** START **

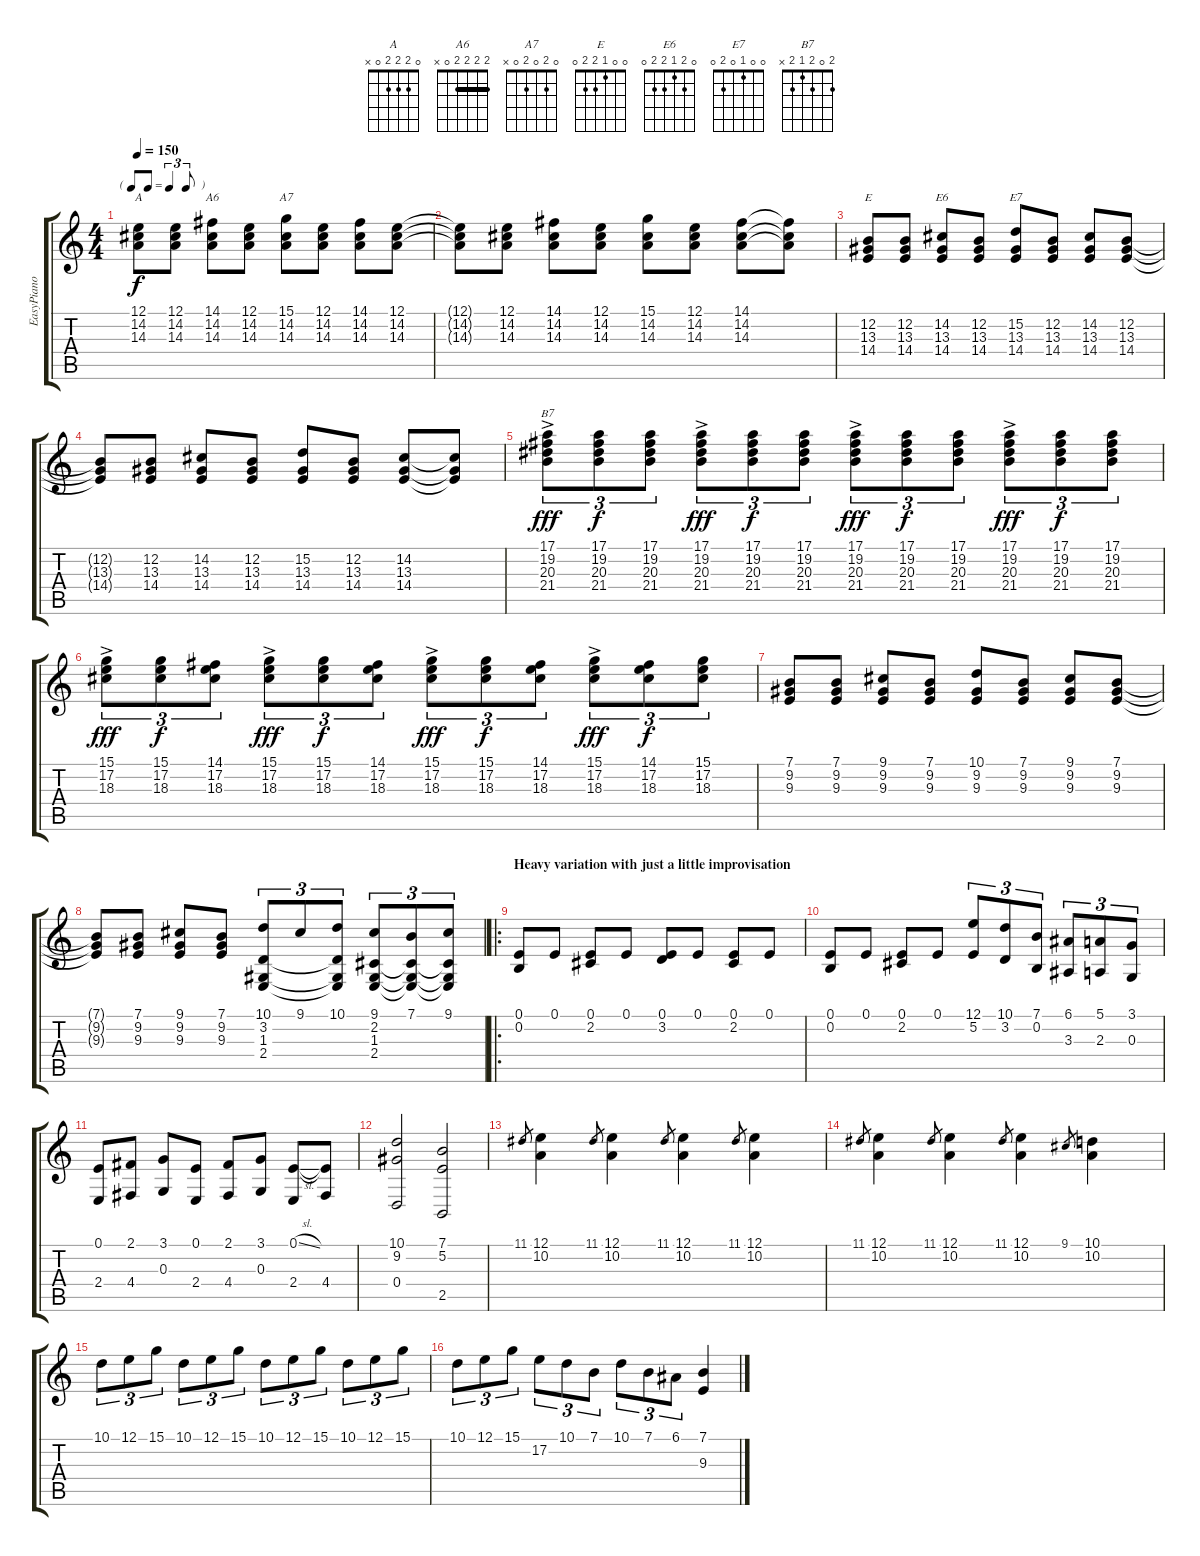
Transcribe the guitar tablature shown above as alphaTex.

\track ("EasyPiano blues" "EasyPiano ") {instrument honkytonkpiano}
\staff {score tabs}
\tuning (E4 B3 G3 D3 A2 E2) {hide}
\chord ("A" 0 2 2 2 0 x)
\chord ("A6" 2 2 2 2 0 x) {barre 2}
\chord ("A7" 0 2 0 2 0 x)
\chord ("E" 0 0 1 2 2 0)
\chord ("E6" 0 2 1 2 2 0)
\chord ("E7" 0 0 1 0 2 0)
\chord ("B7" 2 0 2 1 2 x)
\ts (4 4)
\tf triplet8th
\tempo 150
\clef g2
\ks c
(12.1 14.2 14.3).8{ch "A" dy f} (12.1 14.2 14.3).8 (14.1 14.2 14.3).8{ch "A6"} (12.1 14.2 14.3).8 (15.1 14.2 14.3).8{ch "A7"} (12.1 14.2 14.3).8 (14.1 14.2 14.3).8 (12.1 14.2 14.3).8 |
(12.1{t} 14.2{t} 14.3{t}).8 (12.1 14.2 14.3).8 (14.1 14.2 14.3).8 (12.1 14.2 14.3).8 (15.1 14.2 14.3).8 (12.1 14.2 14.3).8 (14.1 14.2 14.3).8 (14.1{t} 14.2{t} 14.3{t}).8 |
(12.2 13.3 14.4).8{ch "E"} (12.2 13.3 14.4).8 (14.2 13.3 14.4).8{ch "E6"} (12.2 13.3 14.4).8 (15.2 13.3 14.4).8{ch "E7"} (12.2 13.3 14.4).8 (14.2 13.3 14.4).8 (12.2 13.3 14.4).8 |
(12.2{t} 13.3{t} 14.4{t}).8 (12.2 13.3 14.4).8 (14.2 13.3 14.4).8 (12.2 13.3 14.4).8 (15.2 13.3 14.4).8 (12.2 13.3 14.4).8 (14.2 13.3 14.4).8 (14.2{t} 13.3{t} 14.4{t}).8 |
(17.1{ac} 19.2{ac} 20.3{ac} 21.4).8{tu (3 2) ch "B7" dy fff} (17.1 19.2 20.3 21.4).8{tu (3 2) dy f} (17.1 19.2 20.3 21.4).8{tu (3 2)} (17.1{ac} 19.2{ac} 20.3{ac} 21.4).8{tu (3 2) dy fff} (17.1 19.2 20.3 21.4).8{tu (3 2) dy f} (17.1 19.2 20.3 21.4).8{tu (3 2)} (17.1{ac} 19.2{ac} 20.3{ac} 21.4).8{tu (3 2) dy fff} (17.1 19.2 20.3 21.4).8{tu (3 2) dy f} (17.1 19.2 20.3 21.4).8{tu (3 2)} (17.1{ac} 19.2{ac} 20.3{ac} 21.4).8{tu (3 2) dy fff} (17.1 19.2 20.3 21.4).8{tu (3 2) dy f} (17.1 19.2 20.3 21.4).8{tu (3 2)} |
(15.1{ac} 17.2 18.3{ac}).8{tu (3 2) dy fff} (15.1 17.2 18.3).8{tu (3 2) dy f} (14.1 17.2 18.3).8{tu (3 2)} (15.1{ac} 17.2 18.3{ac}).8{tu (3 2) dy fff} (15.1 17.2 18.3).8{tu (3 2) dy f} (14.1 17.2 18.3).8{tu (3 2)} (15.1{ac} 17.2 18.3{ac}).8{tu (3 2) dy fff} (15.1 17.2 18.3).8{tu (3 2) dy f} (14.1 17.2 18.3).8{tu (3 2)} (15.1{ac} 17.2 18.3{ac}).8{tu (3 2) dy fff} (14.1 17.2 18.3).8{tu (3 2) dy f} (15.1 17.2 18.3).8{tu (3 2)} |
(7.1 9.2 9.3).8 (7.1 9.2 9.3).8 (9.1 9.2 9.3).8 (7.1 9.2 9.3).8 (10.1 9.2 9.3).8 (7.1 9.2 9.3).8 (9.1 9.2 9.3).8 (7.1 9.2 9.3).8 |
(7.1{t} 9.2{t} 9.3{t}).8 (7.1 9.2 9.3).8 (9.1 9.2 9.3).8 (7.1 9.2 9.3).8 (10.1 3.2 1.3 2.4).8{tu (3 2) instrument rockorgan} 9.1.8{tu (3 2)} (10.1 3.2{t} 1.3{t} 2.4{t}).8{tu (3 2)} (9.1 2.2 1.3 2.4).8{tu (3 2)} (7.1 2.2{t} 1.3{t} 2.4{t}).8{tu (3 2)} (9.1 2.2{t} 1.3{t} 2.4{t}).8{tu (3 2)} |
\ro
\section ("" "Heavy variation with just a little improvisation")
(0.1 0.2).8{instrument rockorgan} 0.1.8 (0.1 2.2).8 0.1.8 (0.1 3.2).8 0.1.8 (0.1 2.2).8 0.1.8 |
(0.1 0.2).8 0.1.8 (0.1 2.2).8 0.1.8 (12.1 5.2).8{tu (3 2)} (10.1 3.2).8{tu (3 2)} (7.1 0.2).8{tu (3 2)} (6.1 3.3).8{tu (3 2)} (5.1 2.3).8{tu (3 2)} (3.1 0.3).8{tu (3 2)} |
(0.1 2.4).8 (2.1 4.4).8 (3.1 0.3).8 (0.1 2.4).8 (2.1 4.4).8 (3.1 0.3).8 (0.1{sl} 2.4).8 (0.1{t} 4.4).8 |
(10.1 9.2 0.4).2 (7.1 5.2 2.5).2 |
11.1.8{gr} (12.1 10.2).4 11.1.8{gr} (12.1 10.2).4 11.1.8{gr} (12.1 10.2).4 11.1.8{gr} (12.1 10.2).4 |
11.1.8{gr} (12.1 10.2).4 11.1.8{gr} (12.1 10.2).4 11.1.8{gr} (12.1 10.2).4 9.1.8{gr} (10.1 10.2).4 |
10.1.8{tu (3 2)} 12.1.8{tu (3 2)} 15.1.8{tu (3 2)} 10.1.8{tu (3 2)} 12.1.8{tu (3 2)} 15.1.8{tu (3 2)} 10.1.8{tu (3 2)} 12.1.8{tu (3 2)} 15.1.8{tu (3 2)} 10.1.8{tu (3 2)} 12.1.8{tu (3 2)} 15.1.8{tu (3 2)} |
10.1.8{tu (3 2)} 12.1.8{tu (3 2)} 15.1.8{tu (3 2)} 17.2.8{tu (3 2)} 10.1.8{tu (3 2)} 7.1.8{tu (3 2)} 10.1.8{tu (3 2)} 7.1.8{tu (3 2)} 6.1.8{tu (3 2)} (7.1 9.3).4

** END **

WHAT IS BEING ASKED: Gather every line in the records above that contains the string "chord". Case counts.

SOLUTION FOR THIS TASK:
\chord ("A" 0 2 2 2 0 x)
\chord ("A6" 2 2 2 2 0 x) {barre 2}
\chord ("A7" 0 2 0 2 0 x)
\chord ("E" 0 0 1 2 2 0)
\chord ("E6" 0 2 1 2 2 0)
\chord ("E7" 0 0 1 0 2 0)
\chord ("B7" 2 0 2 1 2 x)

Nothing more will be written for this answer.